How DDR, with all his quirks and oddities and his very modest natural abilities, became and remains rich is a question for which logic is of limited use; he is as irrational, inconsistent,
bad-tempered, emotive, vain, far-fetched, sentimental and credulous as many other inexplicably rich people in this world. At the helm of his business ventures he deals, bullies, bribes, invests,
sells, employs, rewards, intrigues, patronizes and punishes according to his own anarchic impulses – and who knows how it works?
Why this formidable figure has abducted Swami is easy to speculate upon, although Swami himself, waiting in a little office where he’s been deposited, has no idea as yet. The truth is,
although DDR is rich, he is not happy, and the anxiety this causes him can make him suspicious about everything to the point of paranoia. A white man falling out of his hotel has not exactly helped
things. So when he came to know, via sources unfamiliar with the real context of the incident, that Swami went to Madurai to view the body of the white man, he got it into his head that Swami is
conducting an independent freelance investigation into murder.
When it comes to white men, DDR is indifferent, he takes little interest, he is neither for them nor against them; but in this instance there are one or two small details behind the fatal
descent of the snow-faced sky demon that might be best left unexplored, especially since he is manoeuvring to be a candidate for one of two linked yet competing political factions in the
forthcoming State Legislature elections, and so cannot allow a whiff of scandal to develop – at least, not a new whiff that is appreciably worse than the background whiff attending him
generally. He has spent a small fortune on his democratic ideal of being elected no matter what, and he is not about to see this commitment to the worthy voters of Mullaipuram – proven, after
all, in hard cash – be jeopardized by the misguided bumblings of some loose-cannon law-enforcer of yesteryear.

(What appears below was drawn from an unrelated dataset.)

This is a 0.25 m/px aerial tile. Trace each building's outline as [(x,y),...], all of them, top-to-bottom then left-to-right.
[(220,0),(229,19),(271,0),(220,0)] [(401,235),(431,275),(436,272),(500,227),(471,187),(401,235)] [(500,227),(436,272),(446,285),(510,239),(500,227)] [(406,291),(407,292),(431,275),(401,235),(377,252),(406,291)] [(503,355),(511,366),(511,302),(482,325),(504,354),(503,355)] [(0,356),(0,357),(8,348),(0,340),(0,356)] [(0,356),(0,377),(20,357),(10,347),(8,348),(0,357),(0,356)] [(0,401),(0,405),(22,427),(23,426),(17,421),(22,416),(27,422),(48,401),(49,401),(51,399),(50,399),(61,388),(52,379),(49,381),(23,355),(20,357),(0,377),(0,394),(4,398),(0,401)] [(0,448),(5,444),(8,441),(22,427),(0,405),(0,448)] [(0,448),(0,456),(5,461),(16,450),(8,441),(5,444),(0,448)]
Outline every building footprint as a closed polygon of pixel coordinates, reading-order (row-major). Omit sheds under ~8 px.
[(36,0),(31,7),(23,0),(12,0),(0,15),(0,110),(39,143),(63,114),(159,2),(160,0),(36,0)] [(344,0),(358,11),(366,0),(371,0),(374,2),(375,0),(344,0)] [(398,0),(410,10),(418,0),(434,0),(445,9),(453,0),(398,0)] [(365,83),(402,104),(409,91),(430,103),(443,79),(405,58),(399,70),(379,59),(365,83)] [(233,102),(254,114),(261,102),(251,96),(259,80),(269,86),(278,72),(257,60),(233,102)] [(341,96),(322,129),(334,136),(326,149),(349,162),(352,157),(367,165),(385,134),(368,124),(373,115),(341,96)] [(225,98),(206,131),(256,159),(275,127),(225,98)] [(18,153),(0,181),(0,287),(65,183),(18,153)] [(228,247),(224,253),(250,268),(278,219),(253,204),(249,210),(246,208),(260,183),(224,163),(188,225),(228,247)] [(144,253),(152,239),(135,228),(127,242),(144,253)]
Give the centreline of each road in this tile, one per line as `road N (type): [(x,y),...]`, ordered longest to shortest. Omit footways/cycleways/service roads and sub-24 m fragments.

Swami was served a glass of tea by a kindly looking servant long ago, and has finished it. He has been waiting for nearly an hour. His need to go to the toilet is becoming acute. There are pains
shooting down his left side. As for his emotional condition, it is not bearing up –
so humiliating, so humiliating, so humiliating
, he moans to himself, a memory loop playing back in
his mind time after time, one which has him bundled into the Mercedes while the appalled family of the Mohan boy looks on –
and they were all admiring me so much!
But what can he do
right now but wait, and try (but fail) not to think about his humiliation, his bladder, Jodhi, Mohan, Amma,
The Sacred Couplets
, a Mercedes with the engine running and the back door open,
and whatever unknown ordeal may lie ahead of him…
Afterwards
, he tries to tell himself sternly,
afterwards I can break down, but right now I must endure.